- Work item -
After locating the line with "29: (412, 365)" in the data that follows, return it and every later line exactly, up to and including the line with "41: (209, 645)".

- Data for this exercise -
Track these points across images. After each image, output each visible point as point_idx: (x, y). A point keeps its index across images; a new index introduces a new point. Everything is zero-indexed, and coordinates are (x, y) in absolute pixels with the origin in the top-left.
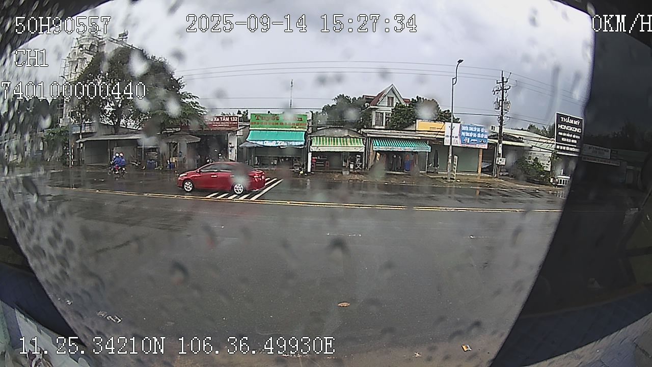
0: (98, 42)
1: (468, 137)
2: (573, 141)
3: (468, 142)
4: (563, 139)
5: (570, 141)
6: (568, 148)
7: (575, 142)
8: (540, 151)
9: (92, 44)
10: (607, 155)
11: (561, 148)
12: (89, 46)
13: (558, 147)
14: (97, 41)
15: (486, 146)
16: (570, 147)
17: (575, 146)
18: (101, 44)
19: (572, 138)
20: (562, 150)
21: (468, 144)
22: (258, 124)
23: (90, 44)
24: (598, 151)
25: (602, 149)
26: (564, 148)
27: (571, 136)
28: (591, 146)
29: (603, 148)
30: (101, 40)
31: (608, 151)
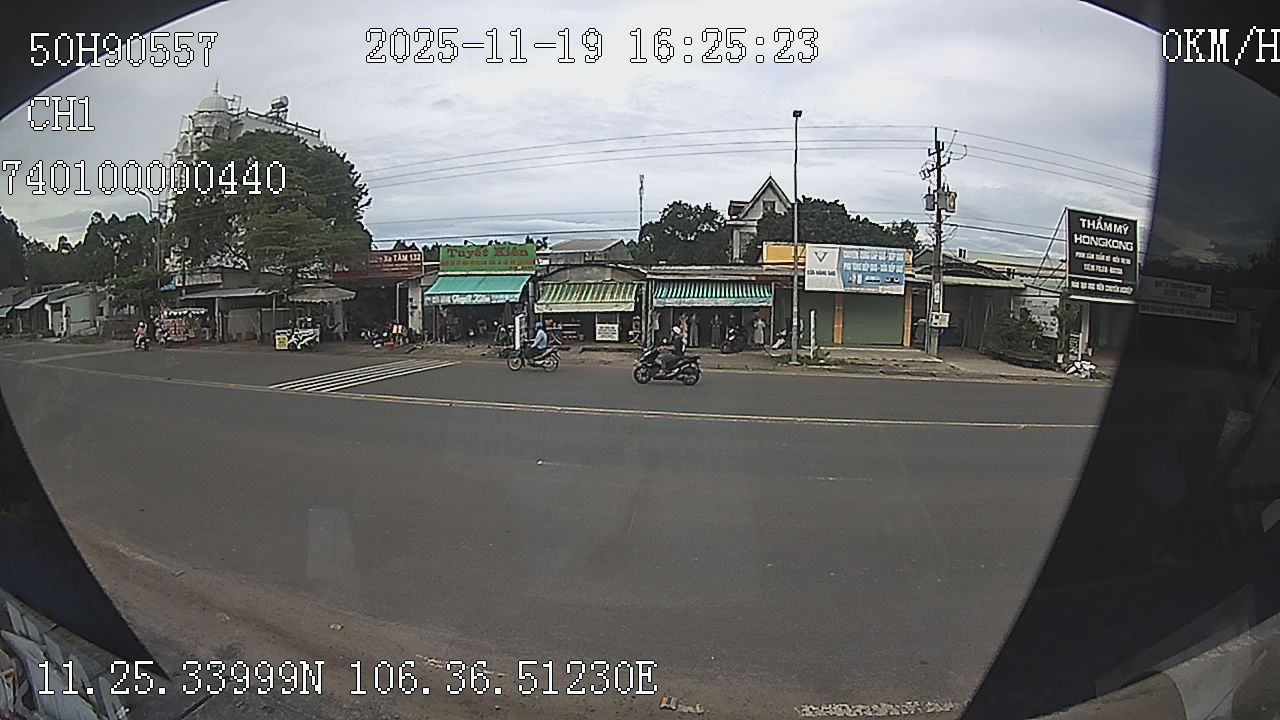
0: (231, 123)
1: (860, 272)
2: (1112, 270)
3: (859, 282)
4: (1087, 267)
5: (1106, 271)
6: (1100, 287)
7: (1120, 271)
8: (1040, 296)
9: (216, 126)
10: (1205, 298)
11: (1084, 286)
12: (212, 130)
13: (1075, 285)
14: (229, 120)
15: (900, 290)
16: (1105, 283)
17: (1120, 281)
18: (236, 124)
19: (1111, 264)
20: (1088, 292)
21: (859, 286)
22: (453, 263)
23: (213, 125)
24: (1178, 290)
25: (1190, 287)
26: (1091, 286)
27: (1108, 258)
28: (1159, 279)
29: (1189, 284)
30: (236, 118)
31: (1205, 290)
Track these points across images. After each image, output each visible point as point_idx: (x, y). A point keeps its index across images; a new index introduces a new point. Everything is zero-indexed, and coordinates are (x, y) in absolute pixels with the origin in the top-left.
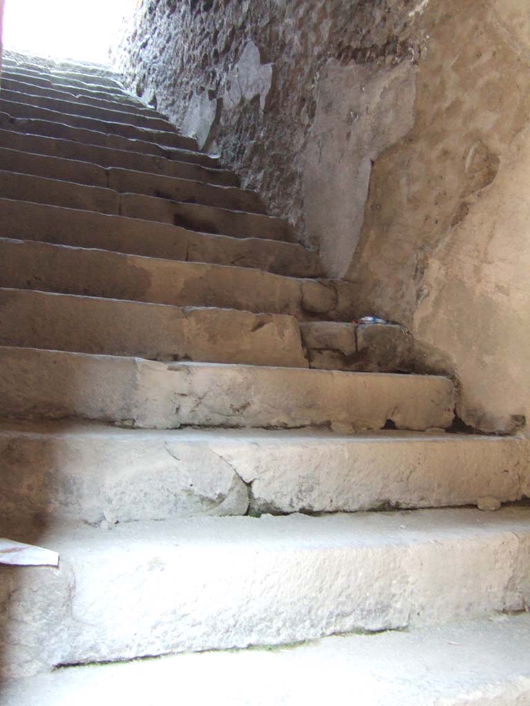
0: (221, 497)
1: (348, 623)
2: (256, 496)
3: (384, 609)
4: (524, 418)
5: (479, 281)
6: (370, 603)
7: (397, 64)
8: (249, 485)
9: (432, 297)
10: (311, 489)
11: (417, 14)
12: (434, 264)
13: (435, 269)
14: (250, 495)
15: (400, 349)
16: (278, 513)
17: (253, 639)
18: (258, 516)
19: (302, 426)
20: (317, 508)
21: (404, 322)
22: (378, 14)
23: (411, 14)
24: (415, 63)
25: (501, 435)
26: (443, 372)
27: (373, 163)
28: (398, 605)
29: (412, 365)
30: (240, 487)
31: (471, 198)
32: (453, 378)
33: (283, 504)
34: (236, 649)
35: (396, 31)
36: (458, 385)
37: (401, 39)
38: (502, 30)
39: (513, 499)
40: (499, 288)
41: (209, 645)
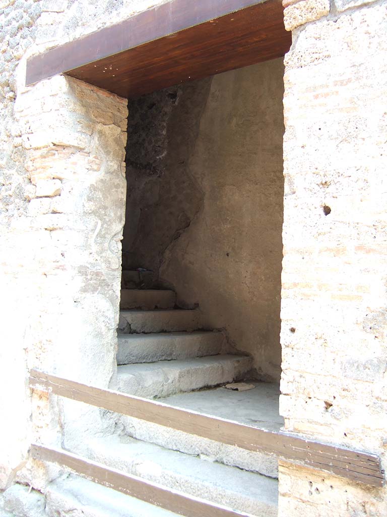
==
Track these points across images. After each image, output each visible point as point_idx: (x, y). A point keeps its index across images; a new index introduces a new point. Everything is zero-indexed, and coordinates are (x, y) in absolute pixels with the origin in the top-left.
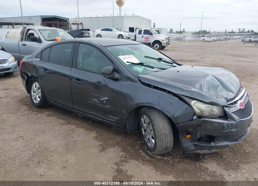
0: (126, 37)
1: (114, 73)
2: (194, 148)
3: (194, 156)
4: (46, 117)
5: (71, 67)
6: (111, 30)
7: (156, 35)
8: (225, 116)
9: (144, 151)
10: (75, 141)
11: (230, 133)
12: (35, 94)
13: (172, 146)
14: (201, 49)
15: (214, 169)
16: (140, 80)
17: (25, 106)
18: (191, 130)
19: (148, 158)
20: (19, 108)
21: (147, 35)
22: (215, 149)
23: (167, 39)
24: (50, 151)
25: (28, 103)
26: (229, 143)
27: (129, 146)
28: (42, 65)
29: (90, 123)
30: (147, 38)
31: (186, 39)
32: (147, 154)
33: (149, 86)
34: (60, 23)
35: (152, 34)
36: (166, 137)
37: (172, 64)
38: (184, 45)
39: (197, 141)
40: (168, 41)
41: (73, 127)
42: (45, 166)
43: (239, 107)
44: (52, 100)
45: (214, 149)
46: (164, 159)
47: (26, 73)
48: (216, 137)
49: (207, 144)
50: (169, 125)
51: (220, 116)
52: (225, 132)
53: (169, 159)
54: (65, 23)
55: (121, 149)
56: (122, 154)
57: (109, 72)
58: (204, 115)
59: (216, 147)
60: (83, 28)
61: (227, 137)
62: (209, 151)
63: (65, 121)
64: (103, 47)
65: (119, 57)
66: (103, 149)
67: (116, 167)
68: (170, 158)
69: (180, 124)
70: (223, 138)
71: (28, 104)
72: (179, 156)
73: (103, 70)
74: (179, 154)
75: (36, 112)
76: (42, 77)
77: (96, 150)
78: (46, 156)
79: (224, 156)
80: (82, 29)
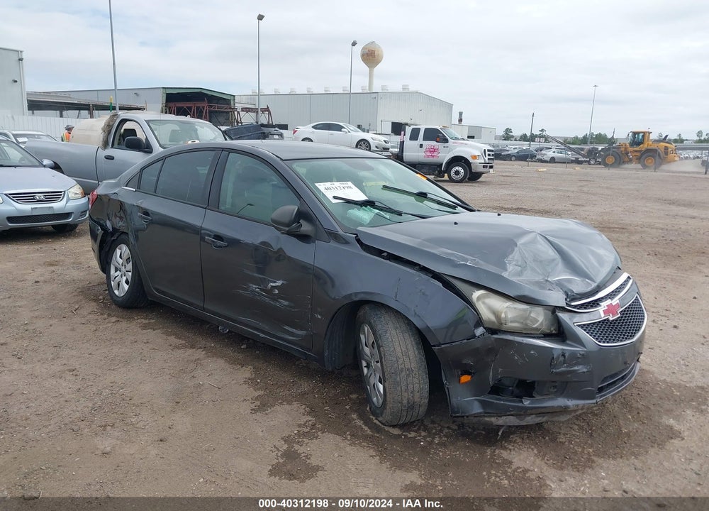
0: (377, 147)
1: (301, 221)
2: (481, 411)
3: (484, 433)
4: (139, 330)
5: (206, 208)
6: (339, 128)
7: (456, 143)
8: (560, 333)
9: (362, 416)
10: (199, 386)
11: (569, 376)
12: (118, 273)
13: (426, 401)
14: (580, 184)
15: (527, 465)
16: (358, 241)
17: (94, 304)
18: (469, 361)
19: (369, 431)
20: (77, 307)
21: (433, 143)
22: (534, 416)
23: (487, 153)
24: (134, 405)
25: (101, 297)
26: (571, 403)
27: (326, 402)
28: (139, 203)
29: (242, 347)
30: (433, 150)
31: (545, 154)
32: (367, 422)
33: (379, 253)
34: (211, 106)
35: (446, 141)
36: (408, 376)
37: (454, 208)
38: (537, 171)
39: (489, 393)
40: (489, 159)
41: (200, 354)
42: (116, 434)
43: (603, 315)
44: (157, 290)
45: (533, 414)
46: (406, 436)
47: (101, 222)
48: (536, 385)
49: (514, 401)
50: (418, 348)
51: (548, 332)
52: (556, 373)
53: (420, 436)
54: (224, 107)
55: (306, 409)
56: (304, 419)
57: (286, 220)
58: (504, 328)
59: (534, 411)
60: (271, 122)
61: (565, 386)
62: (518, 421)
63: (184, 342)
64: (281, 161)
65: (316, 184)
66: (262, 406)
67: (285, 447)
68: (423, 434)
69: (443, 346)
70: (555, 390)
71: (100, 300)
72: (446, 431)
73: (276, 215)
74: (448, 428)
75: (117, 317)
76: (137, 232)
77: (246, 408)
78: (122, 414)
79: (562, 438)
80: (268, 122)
--
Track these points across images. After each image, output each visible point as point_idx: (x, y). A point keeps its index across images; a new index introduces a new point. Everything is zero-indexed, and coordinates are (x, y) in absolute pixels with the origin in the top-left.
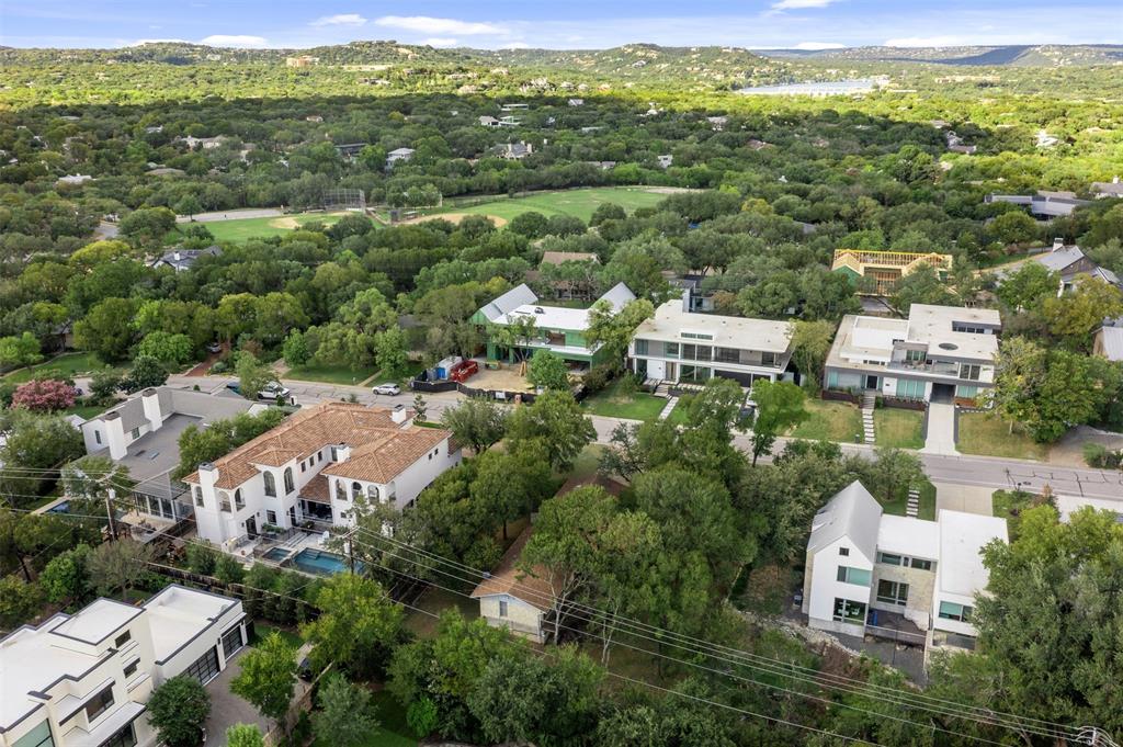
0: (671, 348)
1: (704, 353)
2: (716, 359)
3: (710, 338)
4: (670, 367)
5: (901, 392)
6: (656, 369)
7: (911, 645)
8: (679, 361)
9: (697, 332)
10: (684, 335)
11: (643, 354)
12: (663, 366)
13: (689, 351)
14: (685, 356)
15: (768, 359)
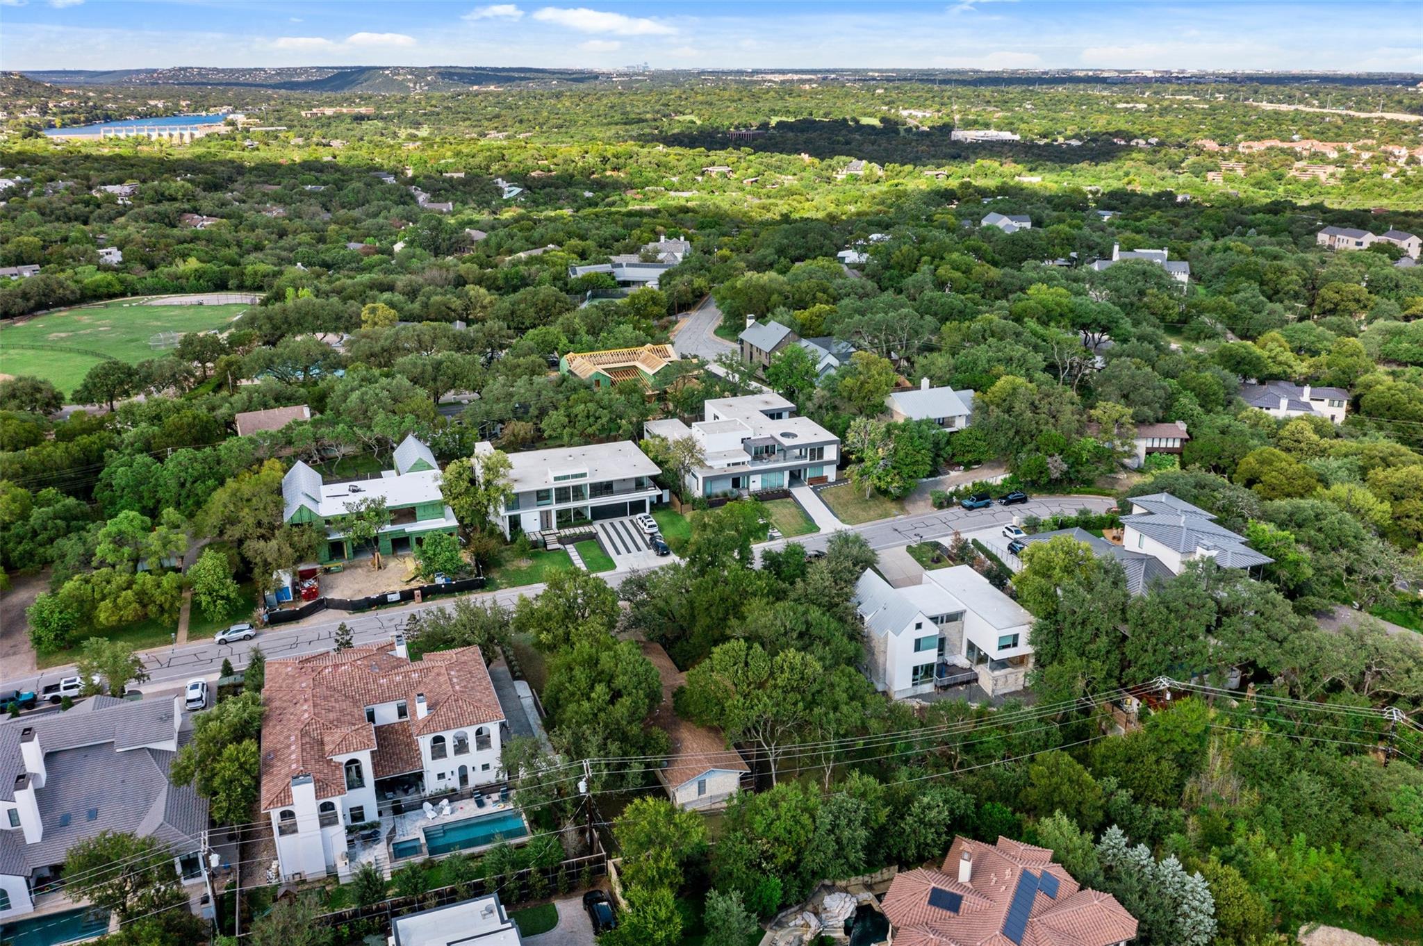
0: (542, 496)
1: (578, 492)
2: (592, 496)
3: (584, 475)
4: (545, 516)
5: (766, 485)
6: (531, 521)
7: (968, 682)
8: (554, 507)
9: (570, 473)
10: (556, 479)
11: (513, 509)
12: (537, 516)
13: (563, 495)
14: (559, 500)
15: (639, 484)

- Solution for this task -
29: (412, 365)
30: (240, 487)
31: (471, 198)
32: (453, 378)
33: (283, 504)
34: (236, 649)
35: (396, 31)
36: (458, 385)
37: (401, 39)
38: (502, 30)
39: (513, 499)
40: (499, 288)
41: (209, 645)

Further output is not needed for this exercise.